For now, pay attention: the uid is not enough for you to believe someone is who he/she is telling you he/she is. Anyone can create a key with any name or e-mail. To be sure someone is really who he/she is telling you, you must check its fingerprint. We will cover it deeper when discussing web of trust.
Working with keys
Generally, you have not only your keys but also other people’s public keys, that you use to verify signatures and to send them encoded stuff. You have the power to edit your key and change how you see the other’s keys with
> gpg --edit-keys 746F8A65
This hash in front of the command is just the short fingerprint of the uuid you want to edit.
> gpg --edit-keys 746F8A65 gpg (GnuPG) 1.4.20; Copyright (C) 2015 Free Software Foundation, Inc. This is free software: you are free to change and redistribute it. There is NO WARRANTY, to the extent permitted by law. Secret key is available. pub 4096R/746F8A65 created: 2017-05-24 expires: 2018-05-24 usage: SC trust: ultimate validity: ultimate sub 4096R/AFC85A01 created: 2017-05-24 expires: 2018-05-24 usage: E sub 4096R/B2CD6DC9 created: 2017-05-24 expires: 2018-05-24 usage: S [ultimate] (1). Lucas Almeida Aguiar <email@example.com>
Pay attencion to the letters in the usage attribute, they mean - S for sign - E for encrypt - C for certify
The certify usage is the most powerful of them because it can create, trust and revoke keys.
gpg --edit-keys allows you to change passwords, trust keys, sign keys, change expire date, and other.
The PGP have a decentralized trust model, called web of trust. It allows you to trust keys even without a central server, as it is on X.509. The kinds of trust you can set to keys are:
- Ultimate: is only used for your own keys.
- Full(I trust fully): is used for keys which you really trust. Anyone who trust you, will also trust all of your fully trusted keys. Take care with it.
- Marginal(I trust marginally): if you set a key as marginal trusted, it is like you only trust 1/3 of its trusted keys.
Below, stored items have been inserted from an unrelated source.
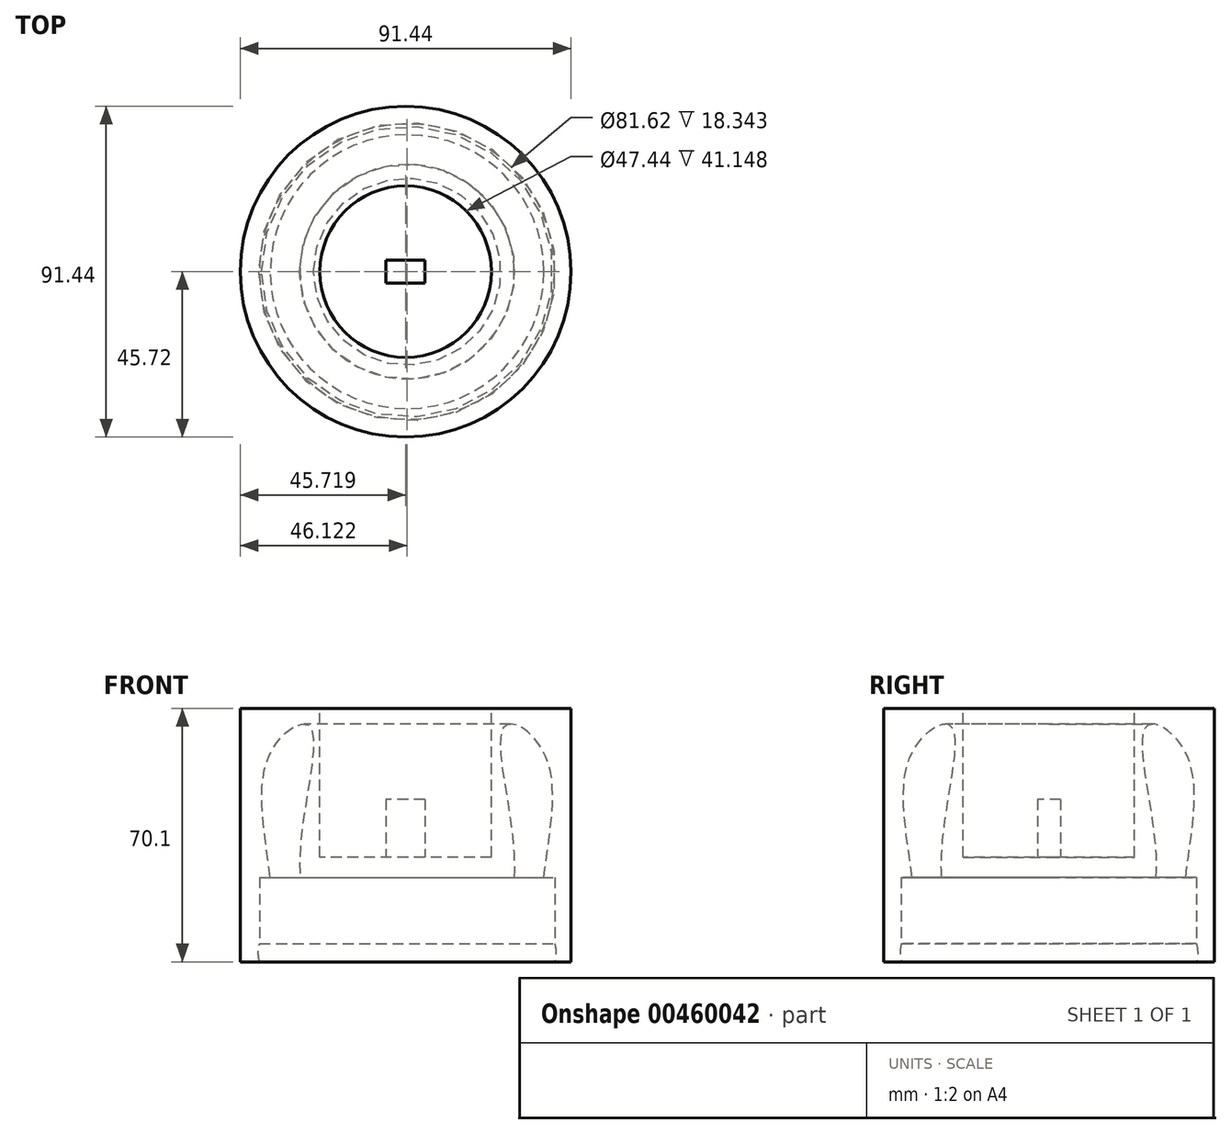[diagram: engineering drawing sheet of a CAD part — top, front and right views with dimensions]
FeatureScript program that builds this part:
annotation { "Feature Type Name" : "Feature", "Feature Type Description" : "" }
export const myFeature = defineFeature(function(context is Context, id is Id, definition is map)
    precondition{}
    {
        {
            var Q0;
            Q0=qCreatedBy(makeId("Front.planeOp"),FACE);
            var sketch = newSketch(context, id + "F0", { "sketchPlane" : qUnion([Q0])});
            skFitSpline(sketch, "E0", {"points": [v(-16.63, 0) * mm, v(-13.5, 14.38) * mm, v(-14.88, 54.8) * mm, v(-3.54, 65.63) * mm, v(-3.01, 48.73) * mm, v(-3.8, 16.52) * mm, v(11.15, 0) * mm], "startDerivative": vector(-32.51, 127.64) * mm, "endDerivative": vector(90.2, -149.45) * mm});
            skLineSegment(sketch, "E1", {"start": v(-16.63, 0) * mm, "end": v(11.15, 0) * mm});
            skLineSegment(sketch, "E2", {"start": v(24.18, 0) * mm, "end": v(24.18, 31.22) * mm, "construction": true});
            skSolve(sketch);
        }
        {
            var Q0;
            Q0=makeQuery(id+"F0.imprint","IMPRINT",FACE,{"disambiguationData":[TD([[makeQuery(id+"F0.imprint","IMPRINT",EDGE,{"derivedFrom":sQuery(id+"F0.wireOp",EDGE,"E0")}),-1.0]])]});
            var Q1;
            Q1=sQuery(id+"F0.wireOp",EDGE,"E2");
            revolve(context, id + "F1", {"entities" : qUnion([Q0]), "axis" : qUnion([Q1]), "revolveType" : RevolveType.FULL});
        }
        {
            var Q0;
            Q0=makeQuery(id+"F1.opRevolve","SWEPT_FACE",FACE,{"disambiguationData":[OSD([sQuery(id+"F0.wireOp",EDGE,"E1")])]});
            extrude(context, id + "F2", {"entities" : qUnion([Q0]), "operationType" : NewBodyOperationType.ADD, "oppositeDirection" : true, "depth" : 23.37 * mm, "offsetDistance" : 25.4 * mm});
        }
        {
            var Q0;
            Q0=qCreatedBy(makeId("Top.planeOp"),FACE);
            var sketch = newSketch(context, id + "F3", { "sketchPlane" : qUnion([Q0])});
            skCircle(sketch, "E3", {"center": v(26.25, 0) * mm, "radius": 19.05 * mm});
            skSolve(sketch);
        }
        {
            var Q0;
            Q0 = qSketchRegion(id + "F3", true);
            var Q1;
            Q1=makeQuery(id+"F2.opExtrude","CAP_FACE",FACE,{"disambiguationData":[OSD([sQuery(id+"F0.wireOp",EDGE,"E1")])],"isStart":false});
            extrude(context, id + "F4", {"entities" : qUnion([Q0]), "operationType" : NewBodyOperationType.ADD, "endBound" : BoundingType.UP_TO_SURFACE, "depth" : 25.4 * mm, "endBoundEntityFace" : qUnion([Q1]), "offsetDistance" : 25.4 * mm});
        }
        {
            var Q0;
            Q0=qCreatedBy(makeId("Top.planeOp"),FACE);
            var sketch = newSketch(context, id + "F5", { "sketchPlane" : qUnion([Q0])});
            skCircle(sketch, "E4", {"center": v(23.78, 0) * mm, "radius": 45.72 * mm});
            skSolve(sketch);
        }
        {
            var Q0;
            Q0=makeQuery(id+"F1.opRevolve","SWEPT_BODY",BODY,{"disambiguationData":[OSD([sQuery(id+"F0.wireOp",EDGE,"E0"),sQuery(id+"F0.wireOp",EDGE,"E1")])]});
            transform(context, id + "F6", {"entities" : qUnion([Q0]), "transformType" : TransformType.TRANSLATION_3D, "dx" : 0 * mm, "dy" : 0 * mm, "dz" : 0 * mm, "makeCopy" : true});
        }
        {
            var Q0;
            Q0 = qSketchRegion(id + "F5", true);
            extrude(context, id + "F7", {"entities" : qUnion([Q0]), "depth" : 70.1 * mm, "offsetDistance" : 25.4 * mm});
        }
        {
            var Q0;
            Q0=makeQuery(id+"F1.opRevolve","SWEPT_BODY",BODY,{"disambiguationData":[OSD([sQuery(id+"F0.wireOp",EDGE,"E0"),sQuery(id+"F0.wireOp",EDGE,"E1")])]});
            var Q1;
            Q1=makeQuery(id+"F7.opExtrude","SWEPT_BODY",BODY,{"disambiguationData":[OSD([sQuery(id+"F5.wireOp",EDGE,"E4")])]});
            booleanBodies(context, id + "F8", {"operationType" : BooleanOperationType.SUBTRACTION, "tools" : qUnion([Q0]), "targets" : qUnion([Q1])});
        }
        {
            var Q0;
            Q0=makeQuery(id+"F7.opExtrude","CAP_FACE",FACE,{"disambiguationData":[OSD([sQuery(id+"F5.wireOp",EDGE,"E4")])],"isStart":false});
            var sketch = newSketch(context, id + "F9", { "sketchPlane" : qUnion([Q0])});
            skPoint(sketch, "E5", {"position": v(23.78, 0) * mm});
            skCircle(sketch, "E6", {"center": v(23.78, 0) * mm, "radius": 23.72 * mm});
            skSolve(sketch);
        }
        {
            var Q0;
            Q0 = qSketchRegion(id + "F9", true);
            extrude(context, id + "F10", {"entities" : qUnion([Q0]), "operationType" : NewBodyOperationType.REMOVE, "oppositeDirection" : true, "depth" : 41.15 * mm, "offsetDistance" : 25.4 * mm});
        }
        {
            var Q0;
            Q0=makeQuery(id+"F10.boolean.opBoolean","COPY",FACE,{"derivedFrom":makeQuery(id+"F10.opExtrude","CAP_FACE",FACE,{"disambiguationData":[OSD([sQuery(id+"F9.wireOp",EDGE,"E6")])],"isStart":false})});
            var sketch = newSketch(context, id + "F11", { "sketchPlane" : qUnion([Q0])});
            skLineSegment(sketch, "E7.bottom", {"start": v(29.09, 3.24) * mm, "end": v(18.35, 3.24) * mm});
            skLineSegment(sketch, "E7.top", {"start": v(29.09, -3.11) * mm, "end": v(18.35, -3.11) * mm});
            skLineSegment(sketch, "E7.left", {"start": v(29.09, 3.24) * mm, "end": v(29.09, -3.11) * mm});
            skLineSegment(sketch, "E7.right", {"start": v(18.35, 3.24) * mm, "end": v(18.35, -3.11) * mm});
            skSolve(sketch);
        }
        {
            var Q0;
            Q0 = qSketchRegion(id + "F11", true);
            extrude(context, id + "F12", {"entities" : qUnion([Q0]), "operationType" : NewBodyOperationType.ADD, "depth" : 16 * mm, "offsetDistance" : 25.4 * mm});
        }
    });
An example took from here: If you set Alice’s, Bob’s and Peter’s key to ‘Marginal’ and they all sign Ed’s key, Ed’s key will be valid.
- Unknown: is the default state.
- Undefined(Don’t know): has the same meaning as ‘Unknown’ but actively set by the user.
- Never(I do NOT trust): same of ‘Unknown / Undefined’, but meaning you know that the key owner is not accurately verifying other keys before signing them.
To trust someone you must first import a key. You can import the raw file with the public key with
> gpg --import john_doe.asc
or download it from a keyserver
> gpg --keyserver hkp://pgp.mit.edu --search-keys "firstname.lastname@example.org"
Then when you
--list-keys, the key you imported should be there.
Trusting keys is a serious issue. If you start to trust everyone, without checking, you will probably end up being yourself trusted as “Never”. I recommend you to only trust keys when you are sure it belongs to its owner, and checked with him the key’s fingerprint.
Check the fingerprint of the key you want to trust
> gpg --fingerprint email@example.com
Edit the key you want to trust
> gpg --list-keys pub 3072D/930F2A9E 2017-06-20 [expires: 2017-06-21] Key fingerprint = ... > gpg --edit-keys 930F2A9E ... pub 4096R/930F2A9E created: 2017-06-20 expires: 2018-06-20 usage: SC ... gpg> trust
Then you must set the trust level, according to the list described above. See here with more details.
The aim of this post was to give an overview about GPG, since the links I put here can serve as a bootstrap to further learnings.